Some recent events:
Someone in my writers’ group brought in sections of his full-length play over the past few months whose set-up is this: in the future, old people will be eliminated because they are no longer of use to society. It’s satirical, it’s biting, it’s funny. And after a few scenes, it wasn’t my cup of tea. My mom, a widow, has had a rough few years (read between the lines: so have I). I had to move her first into assisted living and then six months later into a nursing home. In Florida. That would be the Florida that’s waaaaay far away from California, where I reside.
Many of the other writers and actors in attendance laughed all the way through but it just was salt in the wound for me. The writer did rewrite it (some of his changes seemed sparked by an observation I made about the passive wife in the piece, “So similarly, perhaps the Nazi wives had some thoughts about what their husbands were doing…”), and that provided better arguments for the other side, for which I give him major credit. But I still passed on going to see the full read-through and sent him an email explaining the situation with my mom.
Then a few weeks ago, another writer in our group brought in a short play set after the Civil War wherein a very graphic rape and murder were described. By the end, I had no idea what I was supposed to take away from the play, or what the characters learned or how they had an arc. In my comments, I gave the writer props for holding my attention the entire time, but I wondered for what purpose.
It’s true we can all write whatever we darn well want. I wouldn’t want anybody, even a fellow writer, telling me what or what not to write. But do we consider how much we might lose the audience with our subject matter or approach? Or do we just say frack the audience, I don’t care what they think or feel, I’m doing this for me.
I tend to come down on the side of WE’RE IN THIS TOGETHER, me and the audience. I have a journey I want them to witness, to understand to some degree.
I think those two guys in my group care about what the audience response is, otherwise they wouldn’t be in a writers group where feedback is a part of the process. But they can’t tailor their work for just me, because my taste isn’t their taste. It’s an interesting line to walk.

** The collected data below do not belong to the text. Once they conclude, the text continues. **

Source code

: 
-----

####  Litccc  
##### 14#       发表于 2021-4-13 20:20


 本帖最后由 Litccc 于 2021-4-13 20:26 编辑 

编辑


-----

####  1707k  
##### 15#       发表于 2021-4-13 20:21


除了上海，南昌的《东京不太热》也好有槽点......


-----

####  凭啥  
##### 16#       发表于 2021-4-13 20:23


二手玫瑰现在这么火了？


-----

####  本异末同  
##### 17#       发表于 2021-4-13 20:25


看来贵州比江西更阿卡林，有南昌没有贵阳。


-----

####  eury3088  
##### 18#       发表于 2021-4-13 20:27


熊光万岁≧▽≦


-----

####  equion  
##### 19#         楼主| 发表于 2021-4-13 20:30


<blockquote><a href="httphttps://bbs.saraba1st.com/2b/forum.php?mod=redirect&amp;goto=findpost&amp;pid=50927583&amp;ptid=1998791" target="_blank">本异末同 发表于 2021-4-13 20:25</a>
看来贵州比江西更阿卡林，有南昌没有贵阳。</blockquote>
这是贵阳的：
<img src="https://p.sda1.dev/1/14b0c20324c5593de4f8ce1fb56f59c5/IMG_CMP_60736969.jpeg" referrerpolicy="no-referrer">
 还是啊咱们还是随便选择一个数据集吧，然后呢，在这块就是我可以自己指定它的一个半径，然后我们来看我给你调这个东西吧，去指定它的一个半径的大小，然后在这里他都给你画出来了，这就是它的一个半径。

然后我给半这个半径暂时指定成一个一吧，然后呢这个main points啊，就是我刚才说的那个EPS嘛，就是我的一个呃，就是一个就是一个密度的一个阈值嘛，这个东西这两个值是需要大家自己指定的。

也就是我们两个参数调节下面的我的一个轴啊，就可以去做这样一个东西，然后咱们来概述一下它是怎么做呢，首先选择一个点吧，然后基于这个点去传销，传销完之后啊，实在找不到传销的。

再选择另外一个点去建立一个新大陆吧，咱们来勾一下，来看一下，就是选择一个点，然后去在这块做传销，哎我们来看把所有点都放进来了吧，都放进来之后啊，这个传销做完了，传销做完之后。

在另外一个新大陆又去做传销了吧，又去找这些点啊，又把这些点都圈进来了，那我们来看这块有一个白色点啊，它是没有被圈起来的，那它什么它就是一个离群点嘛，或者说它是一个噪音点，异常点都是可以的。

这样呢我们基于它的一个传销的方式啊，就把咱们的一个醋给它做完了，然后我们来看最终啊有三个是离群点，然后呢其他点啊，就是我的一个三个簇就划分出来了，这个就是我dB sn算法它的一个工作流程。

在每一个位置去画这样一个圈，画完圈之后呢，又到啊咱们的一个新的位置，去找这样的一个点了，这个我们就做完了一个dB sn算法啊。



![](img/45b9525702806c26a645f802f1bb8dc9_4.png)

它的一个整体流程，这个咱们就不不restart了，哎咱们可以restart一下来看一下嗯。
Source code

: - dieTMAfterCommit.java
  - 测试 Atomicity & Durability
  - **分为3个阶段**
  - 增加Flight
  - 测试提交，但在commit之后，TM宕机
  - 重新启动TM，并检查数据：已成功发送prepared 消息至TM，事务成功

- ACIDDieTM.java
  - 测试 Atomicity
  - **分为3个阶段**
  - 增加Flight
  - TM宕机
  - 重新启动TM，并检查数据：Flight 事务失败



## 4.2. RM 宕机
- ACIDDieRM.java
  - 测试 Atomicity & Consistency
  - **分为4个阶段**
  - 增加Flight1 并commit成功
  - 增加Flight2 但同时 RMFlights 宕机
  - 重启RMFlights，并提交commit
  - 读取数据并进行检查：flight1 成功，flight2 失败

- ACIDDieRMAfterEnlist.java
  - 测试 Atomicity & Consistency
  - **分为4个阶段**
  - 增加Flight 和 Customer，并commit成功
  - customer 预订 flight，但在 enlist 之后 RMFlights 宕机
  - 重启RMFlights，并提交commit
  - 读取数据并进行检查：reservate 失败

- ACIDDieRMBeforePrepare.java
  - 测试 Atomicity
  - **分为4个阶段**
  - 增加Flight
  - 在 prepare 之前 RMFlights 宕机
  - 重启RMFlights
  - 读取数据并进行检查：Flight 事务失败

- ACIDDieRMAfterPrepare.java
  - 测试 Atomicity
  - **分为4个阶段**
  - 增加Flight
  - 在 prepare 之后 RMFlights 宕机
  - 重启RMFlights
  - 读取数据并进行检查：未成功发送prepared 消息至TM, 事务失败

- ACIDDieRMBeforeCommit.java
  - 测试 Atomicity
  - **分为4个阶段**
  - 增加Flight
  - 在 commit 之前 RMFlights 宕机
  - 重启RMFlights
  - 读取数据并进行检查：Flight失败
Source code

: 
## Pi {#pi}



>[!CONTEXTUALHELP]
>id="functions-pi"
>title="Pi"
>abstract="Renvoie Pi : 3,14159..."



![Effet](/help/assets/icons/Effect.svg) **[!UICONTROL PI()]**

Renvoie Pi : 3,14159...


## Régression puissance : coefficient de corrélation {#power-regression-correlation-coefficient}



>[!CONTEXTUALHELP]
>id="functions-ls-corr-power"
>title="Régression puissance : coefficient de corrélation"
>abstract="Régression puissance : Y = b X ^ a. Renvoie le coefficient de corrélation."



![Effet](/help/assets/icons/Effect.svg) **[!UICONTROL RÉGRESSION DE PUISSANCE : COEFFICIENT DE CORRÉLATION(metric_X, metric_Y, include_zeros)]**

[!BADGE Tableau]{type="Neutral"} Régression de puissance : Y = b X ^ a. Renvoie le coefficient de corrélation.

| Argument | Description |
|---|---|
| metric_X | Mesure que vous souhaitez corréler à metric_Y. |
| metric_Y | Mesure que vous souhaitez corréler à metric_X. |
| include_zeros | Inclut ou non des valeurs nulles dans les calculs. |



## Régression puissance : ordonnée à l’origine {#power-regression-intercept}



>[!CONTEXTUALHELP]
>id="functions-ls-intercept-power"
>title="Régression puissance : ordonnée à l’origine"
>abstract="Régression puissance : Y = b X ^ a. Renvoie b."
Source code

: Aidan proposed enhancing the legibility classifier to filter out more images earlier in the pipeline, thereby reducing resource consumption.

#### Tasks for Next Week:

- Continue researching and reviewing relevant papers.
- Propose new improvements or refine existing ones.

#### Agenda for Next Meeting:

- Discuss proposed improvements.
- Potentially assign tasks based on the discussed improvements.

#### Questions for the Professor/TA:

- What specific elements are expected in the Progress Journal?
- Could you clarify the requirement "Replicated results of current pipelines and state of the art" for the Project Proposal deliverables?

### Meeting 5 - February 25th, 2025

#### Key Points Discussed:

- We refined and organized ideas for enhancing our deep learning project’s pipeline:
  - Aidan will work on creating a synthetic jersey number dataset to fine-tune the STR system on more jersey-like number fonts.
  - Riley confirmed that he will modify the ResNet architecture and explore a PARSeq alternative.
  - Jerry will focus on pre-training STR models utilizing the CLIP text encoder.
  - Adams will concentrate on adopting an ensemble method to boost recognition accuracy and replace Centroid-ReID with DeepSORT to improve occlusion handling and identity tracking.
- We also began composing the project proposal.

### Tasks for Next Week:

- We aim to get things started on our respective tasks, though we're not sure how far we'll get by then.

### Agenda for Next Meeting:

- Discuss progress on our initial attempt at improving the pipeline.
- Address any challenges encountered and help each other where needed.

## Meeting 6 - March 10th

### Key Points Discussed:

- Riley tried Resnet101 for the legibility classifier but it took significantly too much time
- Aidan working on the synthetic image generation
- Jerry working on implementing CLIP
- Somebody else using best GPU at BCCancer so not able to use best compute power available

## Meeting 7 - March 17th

And then there was this event:
Some friends and acquaintances went to see the movie The Kids Are All Right. I saw angry email subject lines from some of them and chose not to open those emails so I could see the movie with fresh eyes. But one of my closest friends walked out of the movie. I was stunned. Then I went to see it, and I and the friends who went with me that afternoon, loved it. So I was even more stunned. Yeah, all of the adult characters have major flaws and make bad choices. But they all learn something by the end. That to me makes an interesting journey and good drama. But perhaps my friend reacted for a deep reason I don’t understand (we haven’t talked about the movie yet). Maybe the movie hit her the way the play about snuffing out the elderly hit me.